Melanie: Bill Murray pretending to be Zombie Bill Murray in Zombieland.

Ang: Who is your favorite character from The Walking Dead (comics or TV show)?

Melanie: It is really hard to answer this question! We all love Daryl, but I was also really fond of Shane. Granted, I never understood what Shane saw in Lori, but I think Shane was right about how things really were in the new zombie world. Before Lori pushed Shane over the edge, Shane was the one person in the group who anticipated what the world would become, and I think they needed someone like him. I am also really partial to Andrea, but season three has tarnished my view of her. I think The Walking Dead fails to do justice to its female characters, Maggie being the one exception. I hope the fans come back to Andrea’s side. TWD world needs more strong women.

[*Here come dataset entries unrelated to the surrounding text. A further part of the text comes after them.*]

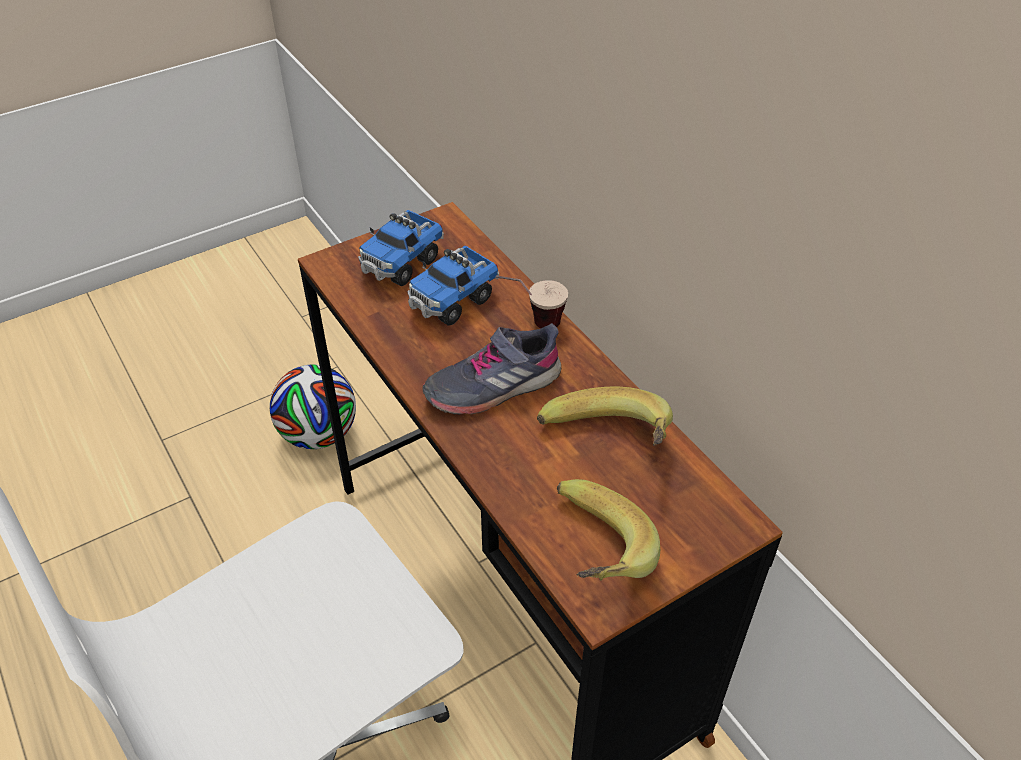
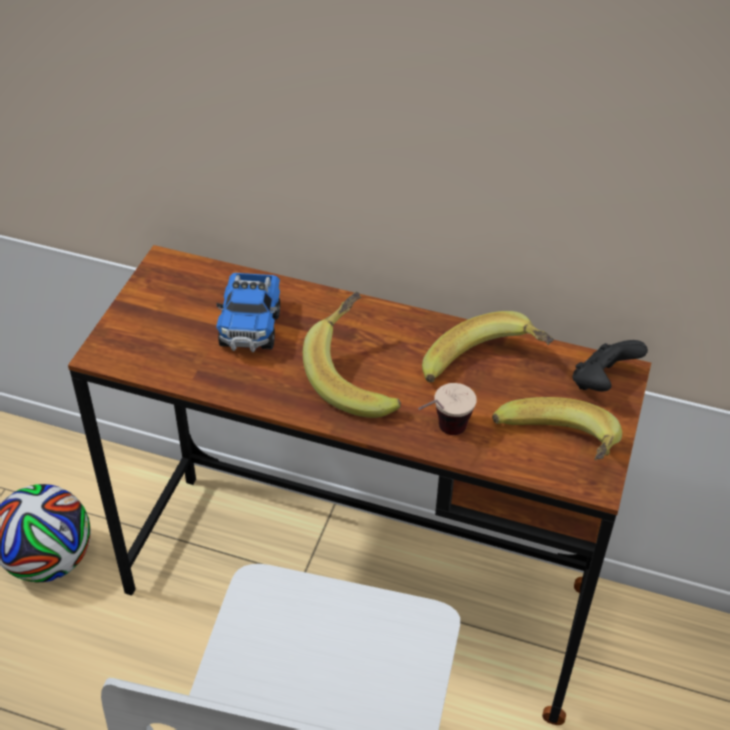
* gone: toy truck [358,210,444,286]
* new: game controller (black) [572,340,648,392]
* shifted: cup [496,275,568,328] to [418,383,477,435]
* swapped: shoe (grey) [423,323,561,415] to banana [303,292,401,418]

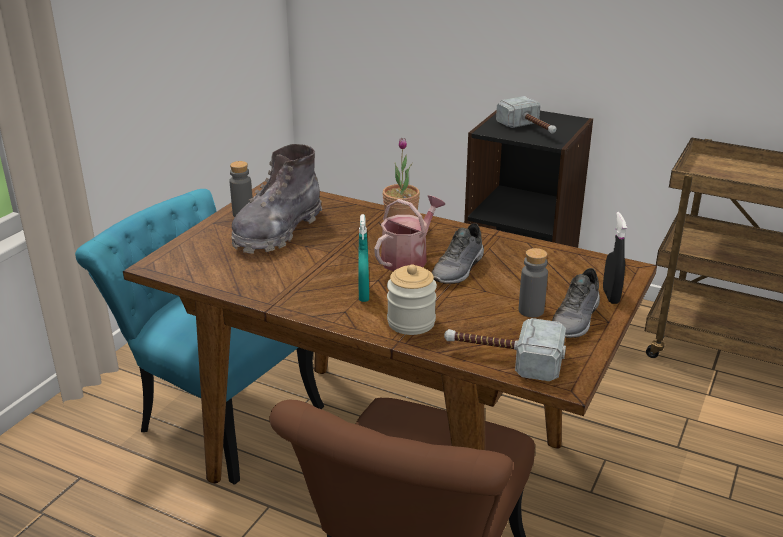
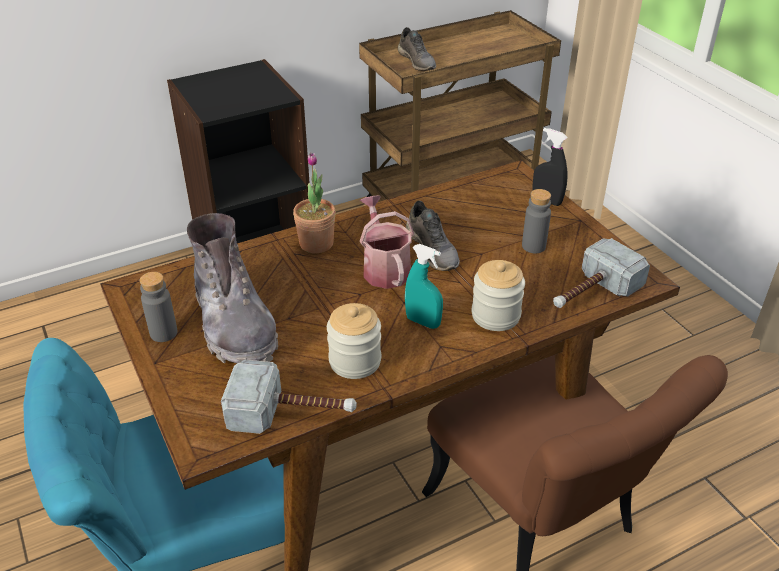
* new: jar [327,303,381,379]
* shifted: hammer [496,96,557,134] to [221,360,357,434]
* shifted: shoe (grey) [552,268,600,338] to [398,27,436,71]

Ang: Finally, how prepared are you for the zombie apocalypse that we all know is just around the corner?

Melanie: I am woefully ill-prepared. I have two children under age four, no weapons, and never have the pantry full for more than two days at a time. If the apocalypse comes, I hope my mother bear instincts will take over and that my country girl upbringing will help me keep my family alive. I’m handy with a rifle, can pick any lock, and know herbal medicinal lore. Heck, I might be a good side-kick after all!